▶ [What is being asked]: Please copy out the entries exactly, skipping any pictures.

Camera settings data
■ ■ ■ ■ ■ ■ ■

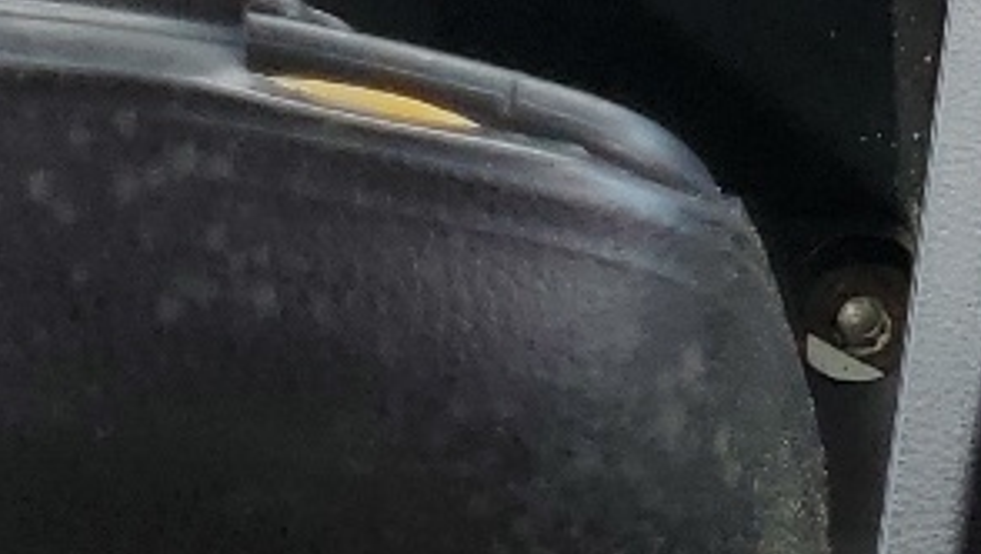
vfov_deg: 6.9
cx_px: 924
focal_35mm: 154
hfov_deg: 13.8
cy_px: -1288
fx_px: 4010
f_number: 1.5
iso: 50
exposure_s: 1/244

■ ■ ■ ■ ■ ■ ■

▶ [Answer section]:
vfov_deg: 6.9
cx_px: 924
focal_35mm: 154
hfov_deg: 13.8
cy_px: -1288
fx_px: 4010
f_number: 1.5
iso: 50
exposure_s: 1/244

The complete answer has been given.